----- Data extracts

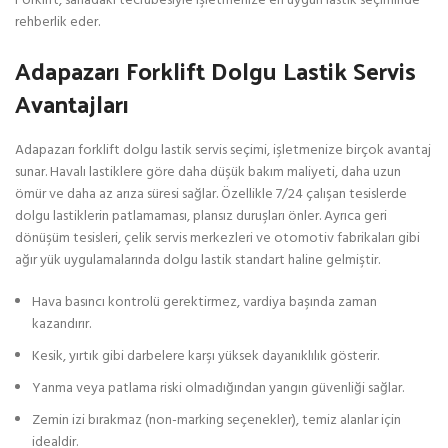
Forklift, sahadaki tecrübesiyle işletmenize en uygun lastik seçiminde
rehberlik eder.
Adapazarı Forklift Dolgu Lastik Servis
Avantajları
Adapazarı forklift dolgu lastik servis seçimi, işletmenize birçok avantaj
sunar. Havalı lastiklere göre daha düşük bakım maliyeti, daha uzun
ömür ve daha az arıza süresi sağlar. Özellikle 7/24 çalışan tesislerde
dolgu lastiklerin patlamaması, plansız duruşları önler. Ayrıca geri
dönüşüm tesisleri, çelik servis merkezleri ve otomotiv fabrikaları gibi
ağır yük uygulamalarında dolgu lastik standart haline gelmiştir.
Hava basıncı kontrolü gerektirmez, vardiya başında zaman
kazandırır.
Kesik, yırtık gibi darbelere karşı yüksek dayanıklılık gösterir.
Yanma veya patlama riski olmadığından yangın güvenliği sağlar.
Zemin izi bırakmaz (non-marking seçenekler), temiz alanlar için
idealdir.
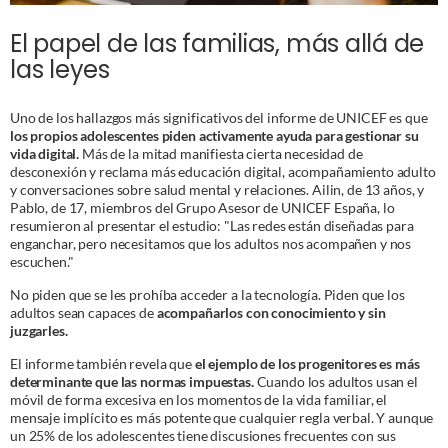
El papel de las familias, más allá de
las leyes
Uno de los hallazgos más significativos del informe de UNICEF es que
los propios adolescentes piden activamente ayuda para gestionar su
vida digital.
Más de la mitad manifiesta cierta necesidad de
desconexión y reclama más educación digital, acompañamiento adulto
y conversaciones sobre salud mental y relaciones. Ailin, de 13 años, y
Pablo, de 17, miembros del Grupo Asesor de UNICEF España, lo
resumieron al presentar el estudio: "Las redes están diseñadas para
enganchar, pero necesitamos que los adultos nos acompañen y nos
escuchen."
No piden que se les prohíba acceder a la tecnología. Piden que los
adultos sean capaces de
acompañarlos con conocimiento y sin
juzgarles.
El informe también revela que
el ejemplo de los progenitores es más
determinante que las normas impuestas.
Cuando los adultos usan el
móvil de forma excesiva en los momentos de la vida familiar, el
mensaje implícito es más potente que cualquier regla verbal. Y aunque
un 25% de los adolescentes tiene discusiones frecuentes con sus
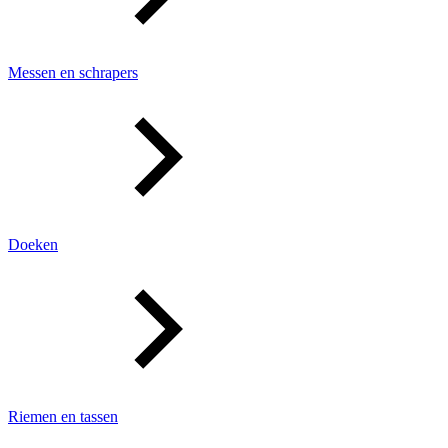
Messen en schrapers
Doeken
Riemen en tassen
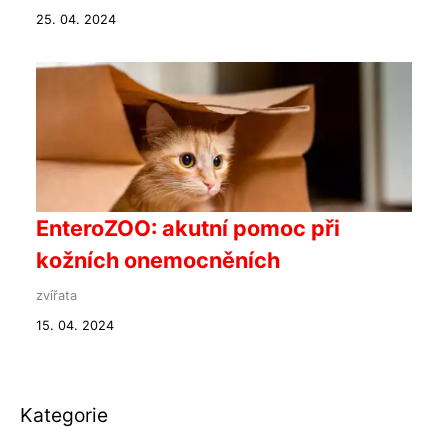
25. 04. 2024
EnteroZOO: akutní pomoc při
kožních onemocněních
zvířata
15. 04. 2024
Kategorie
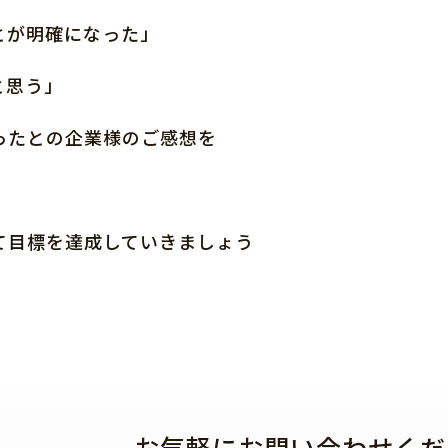
とが明確になった」
と思う」
ったとの企業様のご感想を
て目標を達成していきましょう
お気軽にお問い合わせくだ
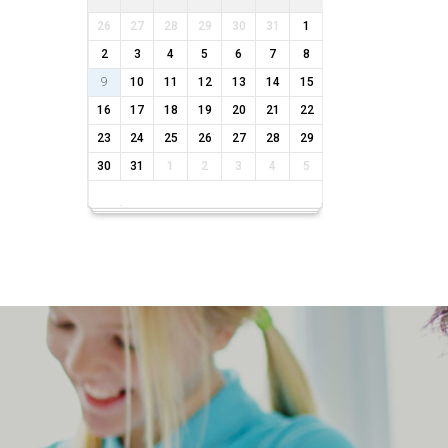
26
27
28
29
30
31
1
2
3
4
5
6
7
8
9
10
11
12
13
14
15
16
17
18
19
20
21
22
23
24
25
26
27
28
29
30
31
1
2
3
4
5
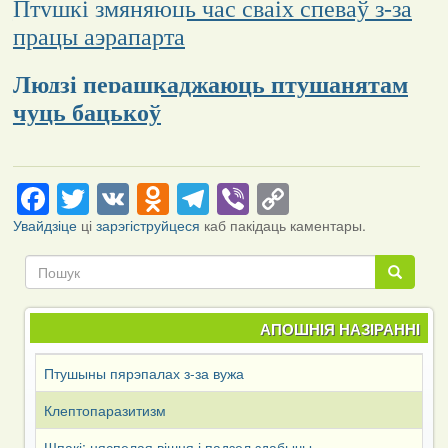
Птушкі змяняюць час сваіх спеваў з-за
працы аэрапарта
Людзі перашкаджаюць птушанятам
чуць бацькоў
Facebook
Twitter
VK
Odnoklassniki
Telegram
Viber
Copy
Link
Увайдзіце
ці
зарэгіструйцеся
каб пакідаць каментары.
Пошук
Пошук
АПОШНІЯ НАЗІРАННІ
Птушыны пярэпалах з-за вужа
Клептопаразитизм
Шпакі: няспелая вішня і падзел здабычы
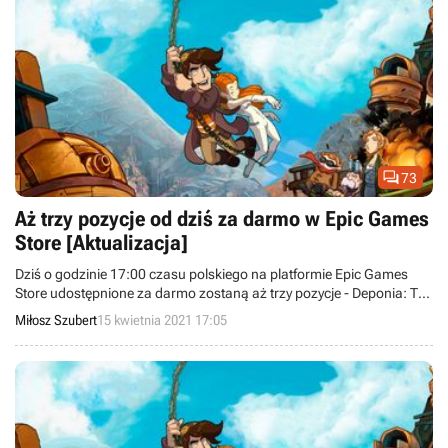

73
Aż trzy pozycje od dziś za darmo w Epic Games
Store [Aktualizacja]
Dziś o godzinie 17:00 czasu polskiego na platformie Epic Games
Store udostępnione za darmo zostaną aż trzy pozycje - Deponia: The
Complete Journey, Filary Ziemi oraz The First Tree. Wszystkie te
Miłosz Szubert
15 kwietnia 2021 17:05
produkcje będzie można odebrać do 22 kwietnia.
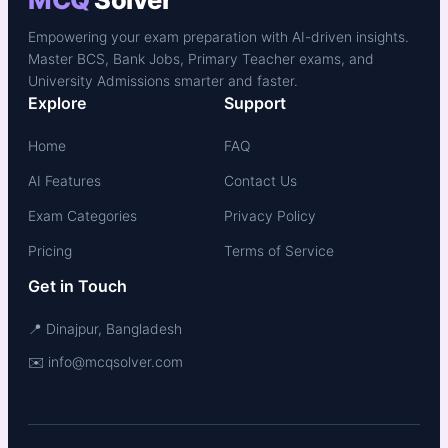
Empowering your exam preparation with AI-driven insights.
Master BCS, Bank Jobs, Primary Teacher exams, and
University Admissions smarter and faster.
Explore
Support
Home
FAQ
AI Features
Contact Us
Exam Categories
Privacy Policy
Pricing
Terms of Service
Get in Touch
📍 Dinajpur, Bangladesh
✉️ info@mcqsolver.com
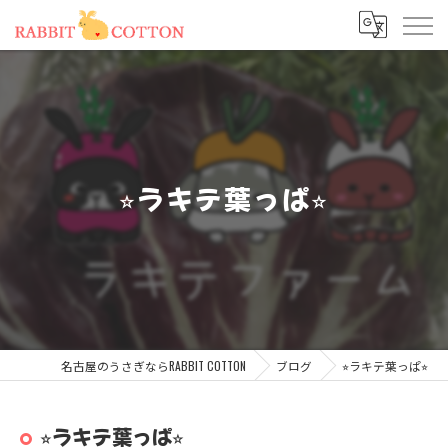
⭐︎ラキテ葉っぱ⭐︎
名古屋のうさぎならRABBIT COTTON
ブログ
⭐︎ラキテ葉っぱ⭐︎
⭐︎ラキテ葉っぱ⭐︎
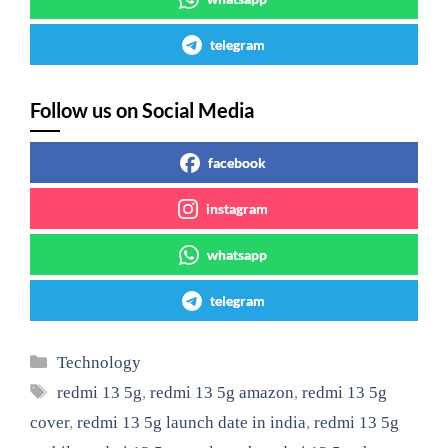
telegram
Follow us on Social Media
facebook
instagram
whatsapp
telegram
Categories
Technology
Tags
redmi 13 5g
,
redmi 13 5g amazon
,
redmi 13 5g
cover
,
redmi 13 5g launch date in india
,
redmi 13 5g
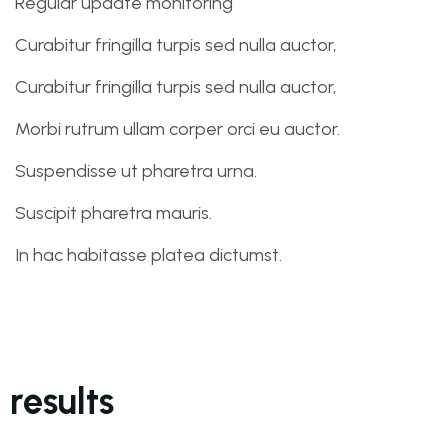
Regular update monitoring
Curabitur fringilla turpis sed nulla auctor,
Curabitur fringilla turpis sed nulla auctor,
Morbi rutrum ullam corper orci eu auctor.
Suspendisse ut pharetra urna.
Suscipit pharetra mauris.
In hac habitasse platea dictumst.
results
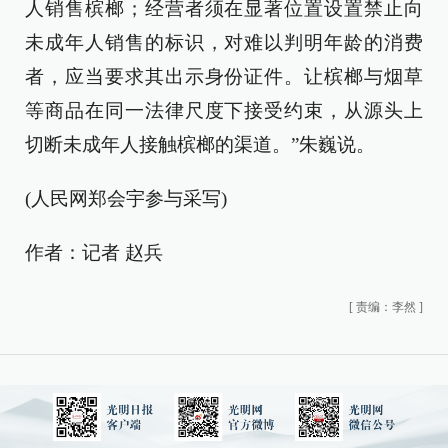
人销售槟榔；经营者须在显著位置设置禁止向
未成年人销售的标识，对难以判明年龄的消费
者，应当要求其出示身份证件。让槟榔与烟草
等商品在同一法律尺度下接受约束，从源头上
切断未成年人接触槟榔的渠道。”朱巍说。
(人民网郑会宇参与采写)
作者：记者 赵兵
[
责编：李然
]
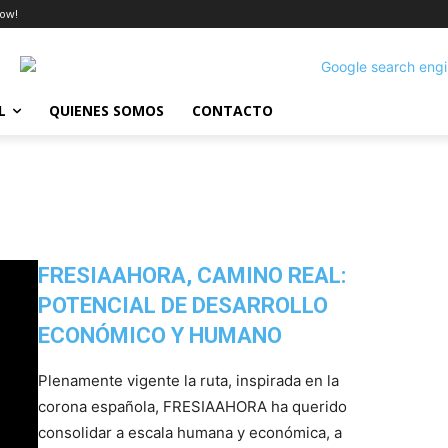
ow!
L
QUIENES SOMOS
CONTACTO
FRESIAAHORA, CAMINO REAL:
POTENCIAL DE DESARROLLO
ECONÓMICO Y HUMANO
Plenamente vigente la ruta, inspirada en la
corona española, FRESIAAHORA ha querido
consolidar a escala humana y económica, a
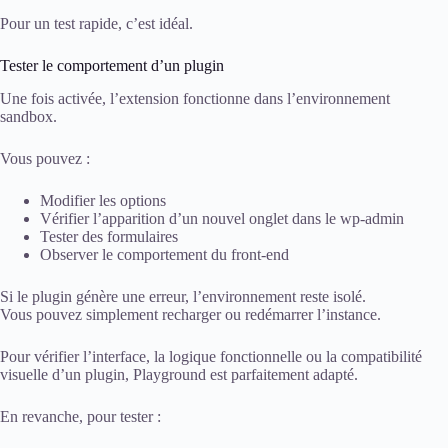
Pour un test rapide, c’est idéal.
Tester le comportement d’un plugin
Une fois activée, l’extension fonctionne dans l’environnement
sandbox.
Vous pouvez :
Modifier les options
Vérifier l’apparition d’un nouvel onglet dans le wp-admin
Tester des formulaires
Observer le comportement du front-end
Si le plugin génère une erreur, l’environnement reste isolé.
Vous pouvez simplement recharger ou redémarrer l’instance.
Pour vérifier l’interface, la logique fonctionnelle ou la compatibilité
visuelle d’un plugin, Playground est parfaitement adapté.
En revanche, pour tester :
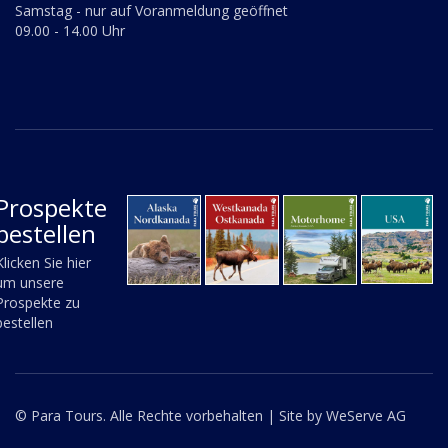
Samstag - nur auf Voranmeldung geöffnet
09.00 - 14.00 Uhr
Prospekte
bestellen
Klicken Sie hier
um unsere
Prospekte zu
bestellen
© Para Tours. Alle Rechte vorbehalten |
Site by WeServe AG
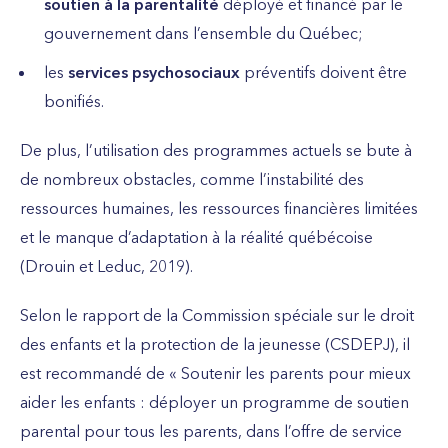
soutien à la parentalité
déployé et financé par le
gouvernement dans l’ensemble du Québec;
les
services psychosociaux
préventifs doivent être
bonifiés.
De plus, l’utilisation des programmes actuels se bute à
de nombreux obstacles, comme l’instabilité des
ressources humaines, les ressources financières limitées
et le manque d’adaptation à la réalité québécoise
(Drouin et Leduc, 2019).
Selon le rapport de la Commission spéciale sur le droit
des enfants et la protection de la jeunesse (CSDEPJ), il
est recommandé de « Soutenir les parents pour mieux
aider les enfants : déployer un programme de soutien
parental pour tous les parents, dans l’offre de service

----------

Your response should contain each line of the entries above that holds the string "Adapazarı".

# Response to this task:
Adapazarı Forklift Dolgu Lastik Servis
Adapazarı forklift dolgu lastik servis seçimi, işletmenize birçok avantaj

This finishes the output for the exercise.